# WHAT IS EXPECTED
Whenever the word "Samples" appears in a line of the data below, copy that line.

======== EXERCISE DATA ========

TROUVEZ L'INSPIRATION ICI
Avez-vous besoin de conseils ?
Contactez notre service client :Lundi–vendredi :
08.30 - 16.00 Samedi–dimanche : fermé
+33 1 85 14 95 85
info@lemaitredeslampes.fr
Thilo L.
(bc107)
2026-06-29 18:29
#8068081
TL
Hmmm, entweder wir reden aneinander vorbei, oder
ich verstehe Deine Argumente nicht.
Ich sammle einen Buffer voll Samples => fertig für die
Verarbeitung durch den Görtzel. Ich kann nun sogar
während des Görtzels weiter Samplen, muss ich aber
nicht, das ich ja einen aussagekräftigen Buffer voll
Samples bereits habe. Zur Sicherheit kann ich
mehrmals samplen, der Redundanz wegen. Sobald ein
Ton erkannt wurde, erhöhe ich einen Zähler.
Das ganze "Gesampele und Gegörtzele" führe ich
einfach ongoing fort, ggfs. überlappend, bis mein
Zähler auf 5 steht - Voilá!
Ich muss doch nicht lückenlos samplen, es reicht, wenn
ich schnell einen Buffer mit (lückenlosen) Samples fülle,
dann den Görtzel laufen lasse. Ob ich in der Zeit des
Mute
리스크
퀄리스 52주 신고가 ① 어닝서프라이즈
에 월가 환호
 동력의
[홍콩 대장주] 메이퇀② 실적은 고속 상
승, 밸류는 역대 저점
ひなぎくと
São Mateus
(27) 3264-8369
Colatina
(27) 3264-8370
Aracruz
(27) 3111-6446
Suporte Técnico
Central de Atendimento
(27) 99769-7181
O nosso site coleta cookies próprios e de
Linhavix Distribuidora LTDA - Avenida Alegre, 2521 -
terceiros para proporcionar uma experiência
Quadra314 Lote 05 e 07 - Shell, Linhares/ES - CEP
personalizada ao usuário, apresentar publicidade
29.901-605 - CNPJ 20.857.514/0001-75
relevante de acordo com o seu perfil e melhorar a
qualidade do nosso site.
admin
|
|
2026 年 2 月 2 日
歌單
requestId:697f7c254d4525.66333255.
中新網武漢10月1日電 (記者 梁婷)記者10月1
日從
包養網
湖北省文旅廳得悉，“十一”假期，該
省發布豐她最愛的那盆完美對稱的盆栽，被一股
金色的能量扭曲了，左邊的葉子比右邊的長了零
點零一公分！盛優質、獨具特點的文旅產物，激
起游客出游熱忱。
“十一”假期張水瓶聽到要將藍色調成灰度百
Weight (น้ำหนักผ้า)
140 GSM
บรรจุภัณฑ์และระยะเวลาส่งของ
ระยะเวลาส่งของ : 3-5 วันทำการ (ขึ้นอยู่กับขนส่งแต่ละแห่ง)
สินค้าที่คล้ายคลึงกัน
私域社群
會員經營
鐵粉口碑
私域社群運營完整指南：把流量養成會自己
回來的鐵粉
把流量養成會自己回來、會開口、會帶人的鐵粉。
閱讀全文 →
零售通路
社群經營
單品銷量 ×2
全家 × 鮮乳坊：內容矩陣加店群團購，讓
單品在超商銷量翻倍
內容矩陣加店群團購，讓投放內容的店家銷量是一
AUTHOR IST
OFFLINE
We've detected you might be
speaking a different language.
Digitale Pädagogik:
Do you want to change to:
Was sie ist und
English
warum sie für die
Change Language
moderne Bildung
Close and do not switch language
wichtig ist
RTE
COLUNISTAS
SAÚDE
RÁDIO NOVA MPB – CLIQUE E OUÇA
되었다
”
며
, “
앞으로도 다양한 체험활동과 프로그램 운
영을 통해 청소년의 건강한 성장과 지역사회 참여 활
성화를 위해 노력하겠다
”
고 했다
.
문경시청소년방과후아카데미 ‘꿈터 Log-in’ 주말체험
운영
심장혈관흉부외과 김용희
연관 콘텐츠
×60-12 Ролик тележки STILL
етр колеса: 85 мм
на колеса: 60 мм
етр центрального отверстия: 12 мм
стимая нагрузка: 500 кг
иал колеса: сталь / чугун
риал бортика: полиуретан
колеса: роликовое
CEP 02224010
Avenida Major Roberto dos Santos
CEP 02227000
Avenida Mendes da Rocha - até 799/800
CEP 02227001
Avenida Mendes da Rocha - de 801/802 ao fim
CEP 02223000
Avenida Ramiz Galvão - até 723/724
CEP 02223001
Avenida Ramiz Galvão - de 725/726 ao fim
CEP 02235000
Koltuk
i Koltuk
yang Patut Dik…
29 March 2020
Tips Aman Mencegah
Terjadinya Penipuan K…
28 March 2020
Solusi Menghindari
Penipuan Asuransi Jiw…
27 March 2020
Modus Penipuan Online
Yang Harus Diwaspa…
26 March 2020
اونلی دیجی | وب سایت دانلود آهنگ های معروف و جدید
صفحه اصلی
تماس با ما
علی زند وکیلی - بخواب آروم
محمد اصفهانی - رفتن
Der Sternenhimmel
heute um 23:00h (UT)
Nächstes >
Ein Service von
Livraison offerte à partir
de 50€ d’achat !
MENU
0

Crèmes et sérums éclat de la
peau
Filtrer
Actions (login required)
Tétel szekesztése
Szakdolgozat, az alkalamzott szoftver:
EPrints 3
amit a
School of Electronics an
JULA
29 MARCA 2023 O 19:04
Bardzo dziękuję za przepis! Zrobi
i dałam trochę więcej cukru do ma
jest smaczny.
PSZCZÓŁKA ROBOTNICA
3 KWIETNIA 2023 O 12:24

========

# EXERCISE OUTPUT
Ich sammle einen Buffer voll Samples => fertig für die
Samples bereits habe. Zur Sicherheit kann ich
ich schnell einen Buffer mit (lückenlosen) Samples fülle,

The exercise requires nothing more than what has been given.